It’s hard to imagine that St. Clair County would have a ship named after it, but that is one of the little historical facts that have been lost over the years.
Not only do we have a ship named for the county, but a ship that served with honor in three wars.
Like many of the old WWII veterans, the USS St. Clair County has passed on, and the metal from its hull made into consumer products that may have past through our hands and homes.
The St. Clair, officially named LST 1096, was a Landing Ship Tank (LST), the military designation for naval vessels created during WWII to support amphibious operations.
Built with a flat bottom it could disgorge her cargo directly on the beach. Close to 1,000 were built during the war, and served for nearly 50 years in the U.S. Navy.

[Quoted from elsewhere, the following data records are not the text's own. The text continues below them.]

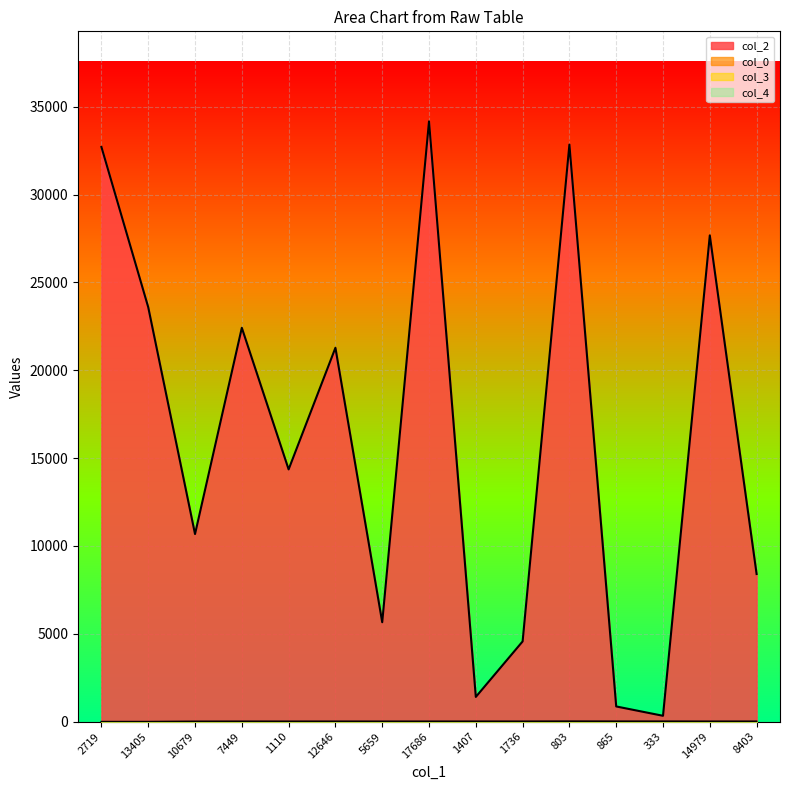

Which series has the largest range (max minus min)?

col_2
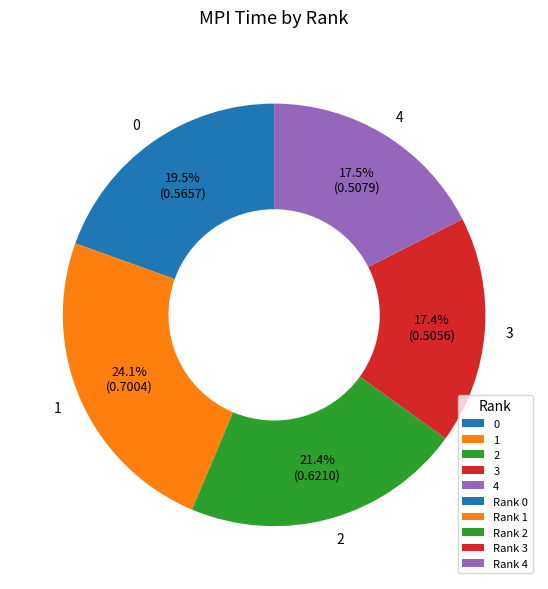

How much of the chart is everything except 2?

78.6%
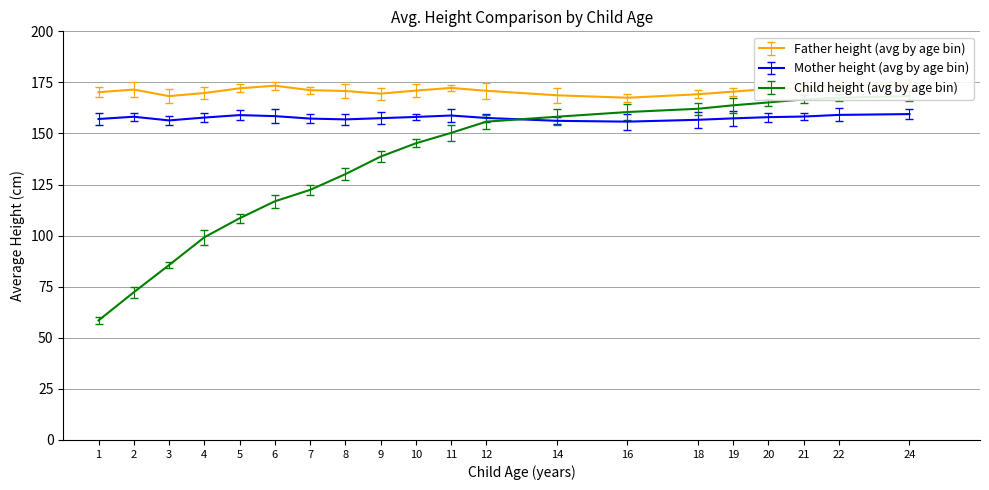

True or false: Father height (avg by age bin) has a value of 112.8 at 2.

False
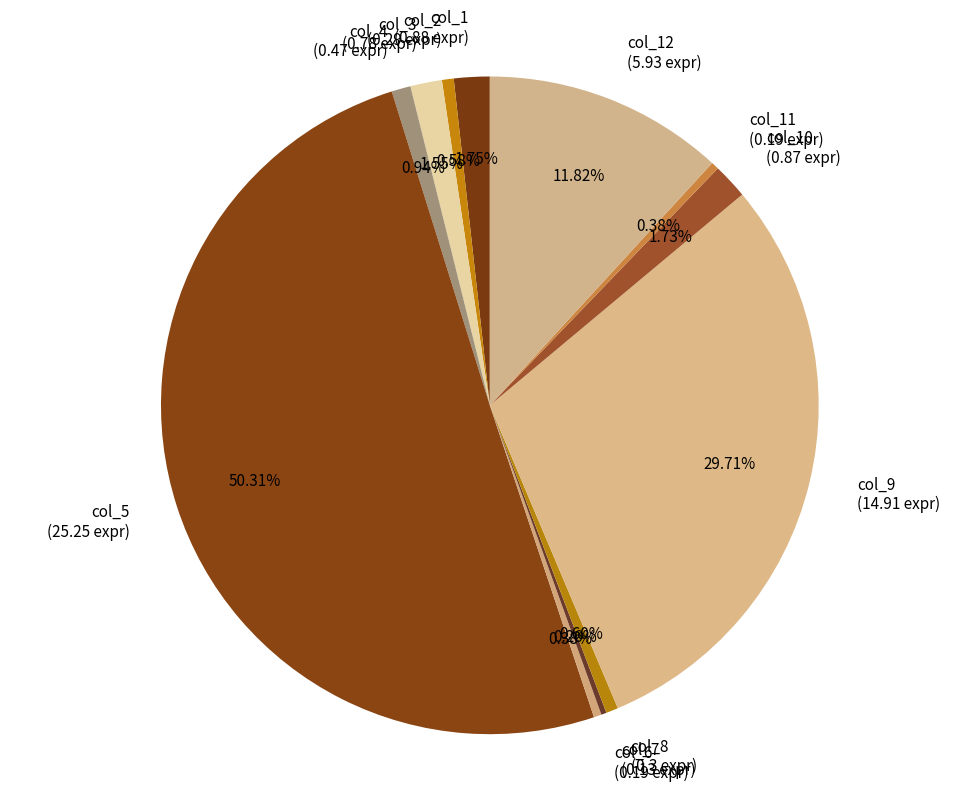

Which has a higher value, col_9 (14.91 expr) or col_10 (0.87 expr)?

col_9 (14.91 expr)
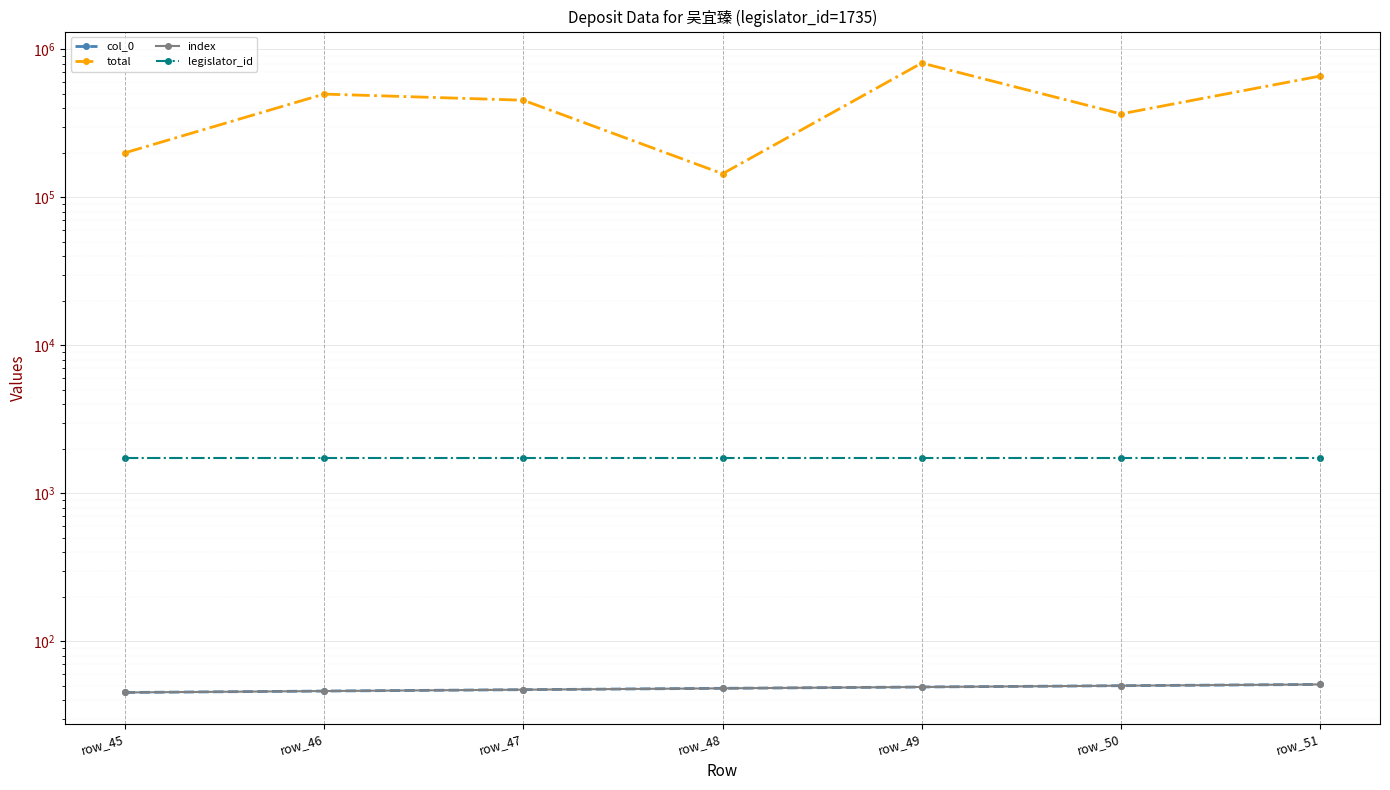

What is the minimum value shown in the chart?

45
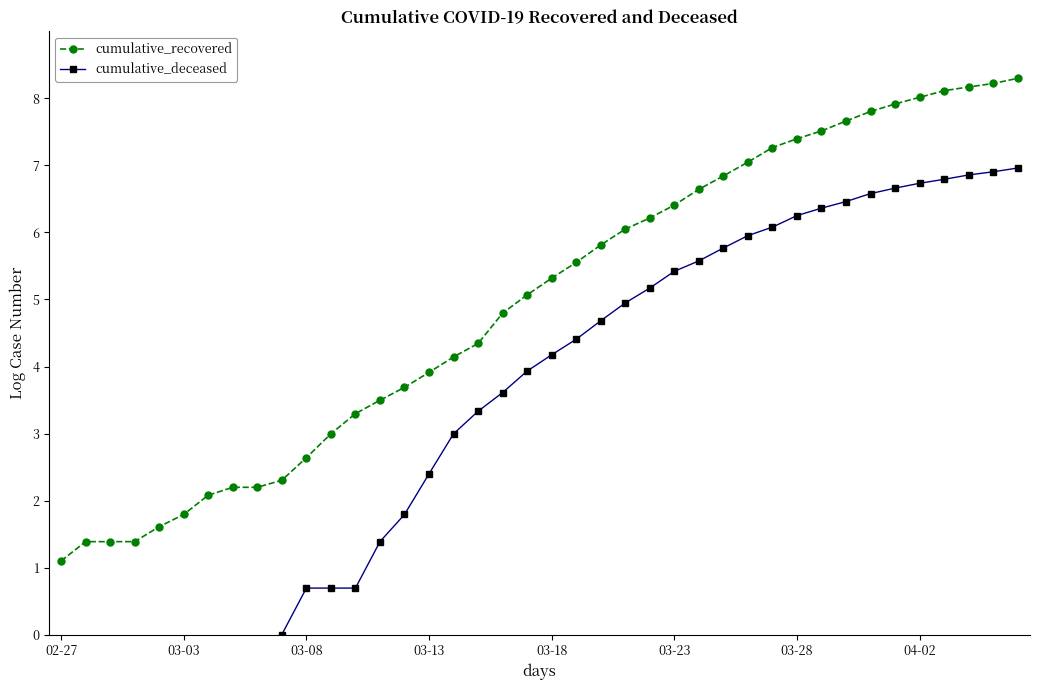

What is the sum of all cumulative_recovered values?

198.1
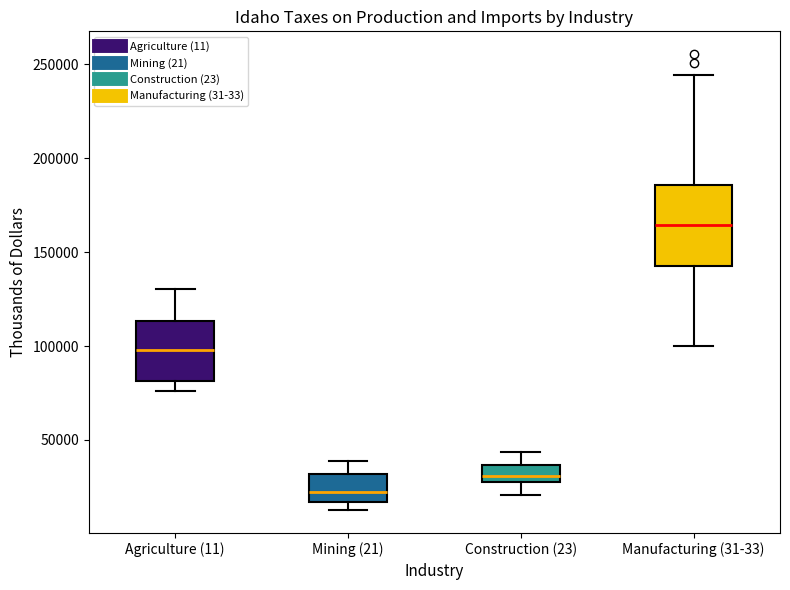

Which box is the tallest, from its lower edge to its upper edge?

Manufacturing (31-33)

LST 1096 was named after St. Clair County. It served in three wars and earned one Battle Star in WWII, three in Korea, and two in Vietnam.
The St. Clair earned the Combat Action Ribbon, Navy Unit Commendation, RVN Gallantry Cross with Palm, RVN Civil Action Medal, First Class, with Palm, RVN Campaign Medal with 60's device and the Vietnam Service Medal and received a Navy unit commendation during her long career.
The St. Clair was launched and commissioned in 1945, and prepared for duty in the Pacific. It saw action in the Marshall Islands, the Marianas, the Western Carolines and supported operations in the Ryukyus.
It moved up to Luzon, but, with the Japanese surrender, the St. Clair returned to Okinawa with occupation troops.
It carried troops and supplies from the Philippines and Okinawa to Japan. Carrying returning veterans, it arrived at San Francisco in mid-January 1946.
Ordered deactivated, it moved to Astoria, Ore., for “mothballing” and berthed with the Reserve Fleet where she remained through the end of the decade.
In June 1950, the North Korean Army crossed the 38th parallel into the Republic of Korea. As a part of the American buildup, LST-1096 was recommissioned.
In 1951, the St. Clair headed for Hawaii, Japan, and Korea. It arrived in Yokosuka to take up duties supporting United Nations operations in Korea. The St. Clair conducted amphibious exercises in Japanese waters, shuttled cargo and personnel between Japan and Korea, and transported prisoners of war.
In November, the St. Clair completed its last run and headed home. After the Korean truce agreement was reached in 1953, itcontinued its POW shuttle runs and completed its last run then continued east, arriving at San Diego.
In 1954 the St. Clair once again arrived in Yokosuka to begin her peacetime deployment.
She conducted exercises in Japanese, Korean and Okinawan waters. There, it participated in “Operation Passage to Freedom,” the transportation of people from the newly created Republic of Vietnam, north of the 17th Parallel, to the National State of Vietnam, south of that line. Operating between Haiphong and Tourane (now Danang), the St. Clair completed its last run from north to south in mid-November, visited Hong Kong, then returned to Japan.
Through the end of the 1950's and into 1960, the St. Clair rotated regularly between training exercises, cargo runs, and overhauls on the west coast and similar exercises and cargo operations with the 7th Fleet in the western Pacific.
During 1960 it also participated in the making of two motion pictures.
The USS St. Clair County sailed west again in 1966, and commenced logistic support duty for combat operations in its third war. After a stop at Okinawa, it offloaded cargo and personnel at Chu Lai, RVN, then proceeded to Subic Bay. In March, the St. Clair moved up to Saigon, and, on April 4, returned to Vung Tau, whence it transited the Mekong and Bassac rivers to call at Can Tho.
The St. Clair shuttled cargo between Chu Lai and Danang. It remained in WestPac through the remainder of the year, ferrying troops and cargo between Cua Viet and Danang and providing logistic support to Riverine forces, (also known as the Brown Water Navy in the Mekong Delta.)
The St. Clair returned to San Diego to prepare for inactivation. Ordered to Bremerton, she moved north and was decommissioned there on Sept. 26 1969.
In 1975 it was surplused out and became the LST 5 for a Singapore-based concern, and as the Greek-flagged Petrola 145 for a Panamanian organization. By 1988 at the ripe old age of 43, the St. Clair was worn out and was sold for scrapping, a sad end for a fighting ship of three wars. How many men served aboard her, and were carried into combat is hard to know.
But its service was proud enough to set with the other great namesake, the Battle ship USS Alabama in Mobile Bay.